From Faulkner's view of man it followed logically that "nothing is extinct in any race, only dormant." In Light in August, we sense that every individual, regardless of the role he plays, or the identity he has acquired through the interaction of his will and his environment, carries within him an opposite self which, however vigorously suppressed, never entirely vanishes….
In the society as a whole, women and Negroes must accept the role of the opposite self. As such, they are subject to scorn and persecution by the official self, the collective superego as it is represented by men like McEachern, Hines, and Grimm. The duality of the society is also the duality of the individual, but while the society, through its courts and churches, sanctifies the duality, the individual, because he cannot do otherwise, seeks to overcome it. His efforts may, as with Lena and Byron, be comic in their resolution, or they may, as with Joanna, Joe, and Hightower, be tragically frustrated. Either resolution legitimately expresses the heart's conflict with itself, and with the laws and creeds it has fostered.
Franklin G. Burroughs, Jr., "God the Father and Motherless Children: Light in August," in Twentieth Century Literature, July, 1973, pp. 189-202.
Faulkner's microcosm was "my own little postage stamp of native soil," a county in Mississippi which he called Yoknapatawpha; which had a county seat called Jefferson and an outlying settlement called Frenchman's Bend; which was populated by, among others, fading aristocrats, predatory white trash, omniscient Negroes, a rising middle class, spotted horses, hound dogs and mules.

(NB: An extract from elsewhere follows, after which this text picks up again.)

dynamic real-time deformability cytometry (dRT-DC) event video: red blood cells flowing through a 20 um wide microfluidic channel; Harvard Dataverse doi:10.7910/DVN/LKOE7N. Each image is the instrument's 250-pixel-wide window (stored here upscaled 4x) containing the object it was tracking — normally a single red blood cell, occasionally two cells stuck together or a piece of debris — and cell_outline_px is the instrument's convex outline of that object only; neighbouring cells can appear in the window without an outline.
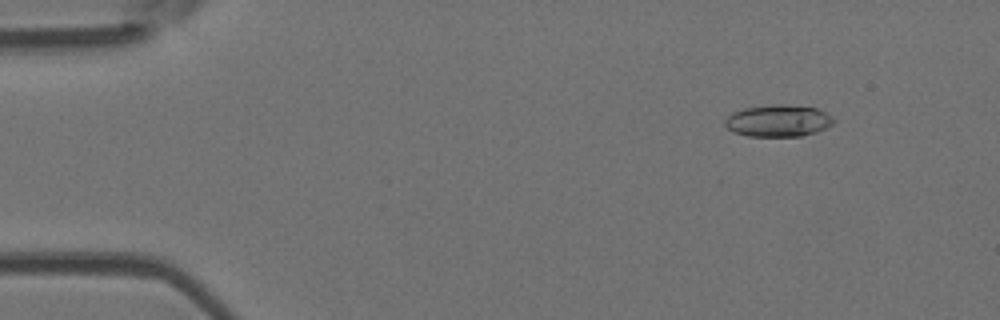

By the time of Faulkner's death in 1962 it had become an enormous world, no matter how small the space it occupied. The saga of Yoknapatawpha encompasses 15 novels and four collections of short stories, published between 1929 and 1962. There is no orderly way to arrange the saga; it has no beginning, middle or end, and one cannot say to a reader approaching it for the first time, "start here." It is a tapestry of incomparable intricacy, past and present woven together in a design that can be comprehended through one book but that gains astonishing richness when seen as a whole.
No less astonishing than the richness of the design is that Faulkner had it all in mind when he began, in 1926, to write a novel that he titled Flags in the Dust….
He wrote Flags in the Dust, but the finished manuscript was rejected left and right. Finally Harcourt Brace agreed to publish it on the condition that it be severely cut, a task Faulkner could not bring himself to do; the cuts were made by his agent, Ben Wasson, and the novel was published as Sartoris. Faulkner's affection for the original never faded, however, and he preserved the manuscript and typescript; we have it now in an edition edited by Douglas Day….
Flags in the Dust, because it is much more intricate than Sartoris, makes clear that everything that would engage Faulkner for three and a half decades had formed in his imagination at the outset.
Whether the original version is "better" than Sartoris is open to question and, no matter what Faulkner may have thought, of relatively little moment. Indisputably it is a quite different book.
Jonathan Yardley, "Where It First Happened," in The New Republic (reprinted by permission of The New Republic; © 1973 by Harrison-Blaine of New Jersey, Inc.), September 8, 1973, pp. 32-3.